11x – A piece of theoretically clean silver was placed on plaster table and melted with a hand-held propane torch.
The melted silver quickly formed a bead and produced the yellow sublimate suggesting Bismuth, and although sprouts formed an eyeball scrutiny could find no obvious contamination. Some old/newer books claim that silver sprouting is due to impurities or high purity. I don’t claim to know, but I am fairly sure that these types of sprouts are due to cooling too quickly.

10x – Ag
Fairly clean Ag that was originally 999 silver that I ran through a couple chemical digestions, filtrations and reductions, but still has some bismuth and lead, plus a bunch of trace elements.

25x – magnified view of preceding image focused upon the thousands of tiny beads spit off the main body of the silver due to high heat.

50x – impure silver.
Notice the glassy colored slag erupting from the silver after being exposed to 5000+ degrees F for about 15 seconds. As usual there are the typical tiny beads of silver spit-off from the original piece of silver.

20x – a fairly pure bead of Ag.
Note the crystalline surface. There is some contamination that is bismuth, which almost all the so-called 999 or 9999 silver I have used contains some amount of and is very difficult to get rid of.

40x – this silver bead is pretty clean, but there are still trace elements present, including Bismuth.
The crystalline pattern is typical of silver when melted at 5000+f.

^^^^^^^^^^^^^^^^

■ **EXERCISE A**: In the taxonomy entries, from the first line through the line containing "genus: Asota", substitute "division" for every "phylum" and leave everything else unchanged.

[Stored records]
^^^^^^^^^^^^^^^^

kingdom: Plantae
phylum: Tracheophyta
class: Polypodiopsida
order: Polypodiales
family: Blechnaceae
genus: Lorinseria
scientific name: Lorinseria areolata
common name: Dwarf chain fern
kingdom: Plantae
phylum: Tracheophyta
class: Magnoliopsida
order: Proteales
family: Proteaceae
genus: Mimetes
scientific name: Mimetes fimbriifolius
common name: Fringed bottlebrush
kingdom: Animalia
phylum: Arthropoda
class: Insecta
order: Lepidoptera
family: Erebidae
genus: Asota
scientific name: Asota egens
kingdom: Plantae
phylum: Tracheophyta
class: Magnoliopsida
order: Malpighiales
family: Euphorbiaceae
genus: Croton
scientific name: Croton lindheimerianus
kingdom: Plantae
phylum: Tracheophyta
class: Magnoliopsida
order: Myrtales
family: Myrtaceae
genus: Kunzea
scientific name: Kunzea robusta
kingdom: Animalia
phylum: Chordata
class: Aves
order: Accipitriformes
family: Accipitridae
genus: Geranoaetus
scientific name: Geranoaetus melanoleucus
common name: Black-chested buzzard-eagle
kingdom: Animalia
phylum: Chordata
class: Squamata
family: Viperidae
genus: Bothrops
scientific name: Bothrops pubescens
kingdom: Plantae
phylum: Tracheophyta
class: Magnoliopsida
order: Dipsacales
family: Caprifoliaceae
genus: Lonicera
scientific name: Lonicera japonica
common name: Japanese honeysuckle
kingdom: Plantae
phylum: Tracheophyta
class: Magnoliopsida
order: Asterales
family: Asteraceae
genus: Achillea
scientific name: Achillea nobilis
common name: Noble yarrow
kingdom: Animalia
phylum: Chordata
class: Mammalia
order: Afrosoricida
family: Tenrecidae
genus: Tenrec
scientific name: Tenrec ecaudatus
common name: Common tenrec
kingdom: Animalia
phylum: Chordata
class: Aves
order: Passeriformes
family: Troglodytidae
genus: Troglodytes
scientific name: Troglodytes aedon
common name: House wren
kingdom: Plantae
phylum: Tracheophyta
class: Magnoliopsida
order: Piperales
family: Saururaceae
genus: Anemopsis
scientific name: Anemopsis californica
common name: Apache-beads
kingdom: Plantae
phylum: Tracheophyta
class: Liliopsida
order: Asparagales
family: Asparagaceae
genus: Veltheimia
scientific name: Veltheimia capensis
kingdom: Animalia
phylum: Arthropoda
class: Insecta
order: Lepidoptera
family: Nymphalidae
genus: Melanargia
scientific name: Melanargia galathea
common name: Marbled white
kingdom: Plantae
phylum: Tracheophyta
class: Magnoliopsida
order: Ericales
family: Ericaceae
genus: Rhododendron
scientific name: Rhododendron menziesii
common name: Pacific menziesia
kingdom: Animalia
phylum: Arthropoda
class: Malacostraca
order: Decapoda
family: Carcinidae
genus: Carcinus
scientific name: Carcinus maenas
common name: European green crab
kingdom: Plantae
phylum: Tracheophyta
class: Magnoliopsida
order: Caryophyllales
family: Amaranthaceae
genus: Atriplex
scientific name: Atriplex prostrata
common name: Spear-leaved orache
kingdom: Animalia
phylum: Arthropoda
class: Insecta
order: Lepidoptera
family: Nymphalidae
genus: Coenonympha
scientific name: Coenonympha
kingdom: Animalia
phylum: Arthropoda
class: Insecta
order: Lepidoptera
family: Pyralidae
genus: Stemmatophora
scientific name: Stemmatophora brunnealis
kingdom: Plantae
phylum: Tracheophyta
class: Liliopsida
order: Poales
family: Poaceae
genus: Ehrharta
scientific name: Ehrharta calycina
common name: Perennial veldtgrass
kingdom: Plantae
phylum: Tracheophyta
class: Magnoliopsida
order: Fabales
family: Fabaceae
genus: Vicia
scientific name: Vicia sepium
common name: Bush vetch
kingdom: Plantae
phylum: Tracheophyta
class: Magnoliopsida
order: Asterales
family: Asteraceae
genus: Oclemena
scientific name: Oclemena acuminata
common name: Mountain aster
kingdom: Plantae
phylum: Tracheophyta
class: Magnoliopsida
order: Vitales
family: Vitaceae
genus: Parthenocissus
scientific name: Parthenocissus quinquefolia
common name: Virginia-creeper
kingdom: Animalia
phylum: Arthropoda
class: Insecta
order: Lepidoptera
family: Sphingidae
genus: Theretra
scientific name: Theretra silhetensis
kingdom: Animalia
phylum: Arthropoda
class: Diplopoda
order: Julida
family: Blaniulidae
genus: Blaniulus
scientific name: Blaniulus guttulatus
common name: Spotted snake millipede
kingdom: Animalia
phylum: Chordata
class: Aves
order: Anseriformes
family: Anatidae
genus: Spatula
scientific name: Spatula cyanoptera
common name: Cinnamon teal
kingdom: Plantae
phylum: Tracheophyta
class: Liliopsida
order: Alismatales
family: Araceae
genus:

^^^^^^^^^^^^^^^^

■ **EXERCISE B**: Transcribe the part of the notes on melting silver that opens with the words "50x – impure" and closes with "piece of silver.".

■ **WORKED SOLUTION A**:
kingdom: Plantae
division: Tracheophyta
class: Polypodiopsida
order: Polypodiales
family: Blechnaceae
genus: Lorinseria
scientific name: Lorinseria areolata
common name: Dwarf chain fern
kingdom: Plantae
division: Tracheophyta
class: Magnoliopsida
order: Proteales
family: Proteaceae
genus: Mimetes
scientific name: Mimetes fimbriifolius
common name: Fringed bottlebrush
kingdom: Animalia
division: Arthropoda
class: Insecta
order: Lepidoptera
family: Erebidae
genus: Asota

■ **WORKED SOLUTION B**:
50x – impure silver.
Notice the glassy colored slag erupting from the silver after being exposed to 5000+ degrees F for about 15 seconds. As usual there are the typical tiny beads of silver spit-off from the original piece of silver.